The records below must be copied in full; omit the images.

[Collected data entries]

=== Section Start ===

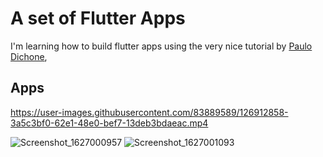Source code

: # A set of Flutter Apps

I'm learning how to build flutter apps using the very nice tutorial by [Paulo Dichone](https://github.com/PacktPublishing/The-Complete-Flutter-and-Dart-App-Development-Course-),

## Apps


https://user-images.githubusercontent.com/83889589/126912858-3a5c3bf0-62e1-48e0-bef7-13deb3bdaeac.mp4


![Screenshot_1627000957](https://user-images.githubusercontent.com/83889589/126725867-58b4ad17-933e-4d50-b128-eccdaf280eae.png)
![Screenshot_1627001093](https://user-images.githubusercontent.com/83889589/126725898-55308f73-1143-44c3-acab-037ae5795e16.png)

=== Section End ===

EXERCISE RESPONSE.
Source code

: # A set of Flutter Apps

I'm learning how to build flutter apps using the very nice tutorial by [Paulo Dichone](https://github.com/PacktPublishing/The-Complete-Flutter-and-Dart-App-Development-Course-),

## Apps


https://user-images.githubusercontent.com/83889589/126912858-3a5c3bf0-62e1-48e0-bef7-13deb3bdaeac.mp4


![Screenshot_1627000957](https://user-images.githubusercontent.com/83889589/126725867-58b4ad17-933e-4d50-b128-eccdaf280eae.png)
![Screenshot_1627001093](https://user-images.githubusercontent.com/83889589/126725898-55308f73-1143-44c3-acab-037ae5795e16.png)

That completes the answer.